An Interesting Nocturnal Encounter

 , By Ronald Howard Livingston
on Saturday, February, 06 2016 08:16:00 am   , 873 words  
Categories: Uncategorized , 2369 views

With Super Bowl 50 approaching an unusual encounter which happened to me in the early morning hours of Super Bowl Sunday 2010 comes to mind.  I wrote about the incident in my Multiply (social network) blog in an entry I called "My Little Excellent Nocturnal Adventure." It was posted 8 February 2010, and is here re-posted.

 

 

It's not at all unusual for the electricity to go out here in this rural subdivision of fifty-plus houses along the slough.  In fact, Hurricane Ike gave its residents a prolonged spell of power outage of two weeks. (It did little good at that time to call the light company to tell them that power poles were snapped off at the ground on my lot right across the street.)  Anyhow, even during the mildest of weather, it seems barely to take much more than a hoot owl fart to knock out the power in the area.
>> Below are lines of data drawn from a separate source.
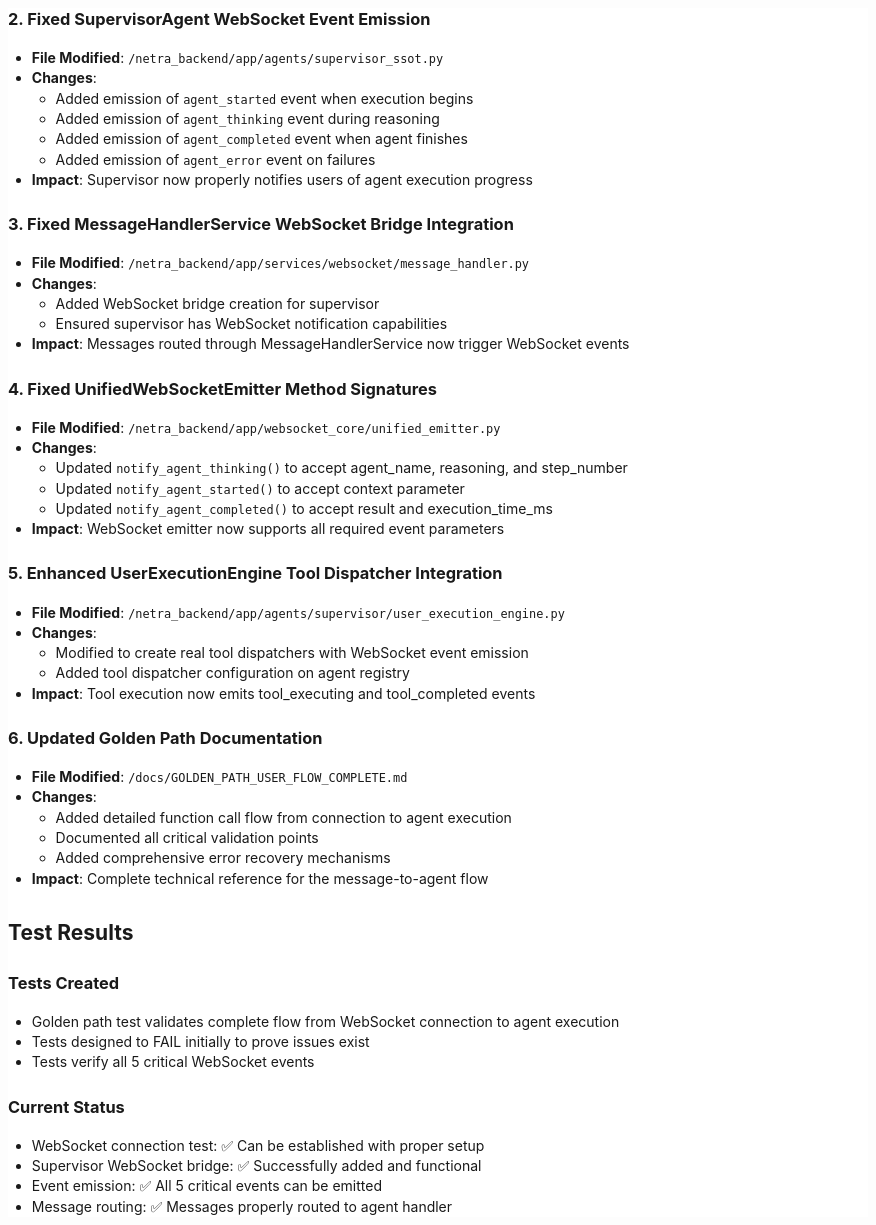 ### 2. Fixed SupervisorAgent WebSocket Event Emission
- **File Modified**: `/netra_backend/app/agents/supervisor_ssot.py`
- **Changes**:
  - Added emission of `agent_started` event when execution begins
  - Added emission of `agent_thinking` event during reasoning
  - Added emission of `agent_completed` event when agent finishes
  - Added emission of `agent_error` event on failures
- **Impact**: Supervisor now properly notifies users of agent execution progress

### 3. Fixed MessageHandlerService WebSocket Bridge Integration
- **File Modified**: `/netra_backend/app/services/websocket/message_handler.py`
- **Changes**:
  - Added WebSocket bridge creation for supervisor
  - Ensured supervisor has WebSocket notification capabilities
- **Impact**: Messages routed through MessageHandlerService now trigger WebSocket events

### 4. Fixed UnifiedWebSocketEmitter Method Signatures  
- **File Modified**: `/netra_backend/app/websocket_core/unified_emitter.py`
- **Changes**:
  - Updated `notify_agent_thinking()` to accept agent_name, reasoning, and step_number
  - Updated `notify_agent_started()` to accept context parameter
  - Updated `notify_agent_completed()` to accept result and execution_time_ms
- **Impact**: WebSocket emitter now supports all required event parameters

### 5. Enhanced UserExecutionEngine Tool Dispatcher Integration
- **File Modified**: `/netra_backend/app/agents/supervisor/user_execution_engine.py`
- **Changes**:
  - Modified to create real tool dispatchers with WebSocket event emission
  - Added tool dispatcher configuration on agent registry
- **Impact**: Tool execution now emits tool_executing and tool_completed events

### 6. Updated Golden Path Documentation
- **File Modified**: `/docs/GOLDEN_PATH_USER_FLOW_COMPLETE.md`
- **Changes**:
  - Added detailed function call flow from connection to agent execution
  - Documented all critical validation points
  - Added comprehensive error recovery mechanisms
- **Impact**: Complete technical reference for the message-to-agent flow

## Test Results

### Tests Created
- Golden path test validates complete flow from WebSocket connection to agent execution
- Tests designed to FAIL initially to prove issues exist
- Tests verify all 5 critical WebSocket events

### Current Status
- WebSocket connection test: ✅ Can be established with proper setup
- Supervisor WebSocket bridge: ✅ Successfully added and functional
- Event emission: ✅ All 5 critical events can be emitted
- Message routing: ✅ Messages properly routed to agent handler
Overhanging limbs shaken loose by winds with each rain are most often the culprits.  Anyhow, this past (Super Bowl) Sunday [2010] morning, in the pre-dawn hours, I noticed that the electricity was off and in checking out the situation I had a rather unusual yet very pleasant encounter.

 

I've been dreading a huge white oak, killed by borers, falling toward the slough and thus taking down the lines that run along it, so as I stepped off the back stoop I shined my light to my left and over the garage. I then decided to walk across the driveway  and beyond to shine the light at the oak.  I walked on out beside the garage and to the slough in order to shine the light down it to the huge pasture at the end of the subdivision. There was nothing that I saw that could have knocked out the power, so I turned back toward the house with the intent of walking back behind the garage. As I did so, I shined the light down the slough in that other direction and saw eye-shine.  In fact, there were a lot of eyes shining. At the very first I thought a dog was near the water, but the eyes were too high from the ground to be a dog's.  The flashlight I had is a very bright, heavy-duty rechargeable and as I adjusted it to shine more directly I saw that I was looking at four whitetail deer hemmed in between the neighbor's hurricane fence and the slough. There is a spare lot that is grown up beyond the fence's end, and the deer seemed not to want to go further in that direction. The next neighbor, beyond the brushy lot has some border collies, and I believe the deer were aware of them.  This sighting alone (four deer right out the back door) was fascinating enough, even for here in a wooded area of coastal Texas, but what happened next was really unusual.

 

The lights for the entire area were off, and though it was a clear starry night, the moon wasn't out so it was really really dark.  I stood still, just shining the light. The deer slowly walked back in my direction. At the corner of the hurricane fence they paused briefly looking over the yard toward the roadway, but decided to continue in the same direction and then trotted straight toward me. As they got closer, I could see that all were bucks. Though one (the largest of the group) halted briefly and looked between the house and garage, he decided to continue with the others toward the light.  Their trot became a slow run, and I gradually moved to the very edge of the slough to give them room since not far from the slough and a bit behind me was the trellis behind the vegetable garden (and I didn't want to cause them to attempt to jump it).  The first to pass me was a four-pointer (two points on each antler) who gave a little snort as he hurried past. The next, likewise was a four-pointer with rather small irregular antlers.  The next one to pass had an antler missing but the one which it retained had about three or four points and would have had a trophy rack, had he not already lost the other antler.  Finally the last one, a gorgeous eight-point buck a bit larger than the others, passed by and once beyond me really sped up and then took off like lightning, as though the nearness of the light had suddenly frightened him. I could easily have reached out and touched any one as it passed.

 

I watched them run behind and then around the end of the trellis-fence (used to grow cucumbers and pole beans). I stood there a few moments longer to savor the experience, as big a rush as the time I was a bit farther along the slough during the late afternoon when a bald eagle swept from over the pasture down through the trees of my lots, over the back yard, and down and then over the slough.  Many people see the sight of a deer fleeing, running away from them, but few ever will have such an experience as this one of four bucks running to and beside them and beyond.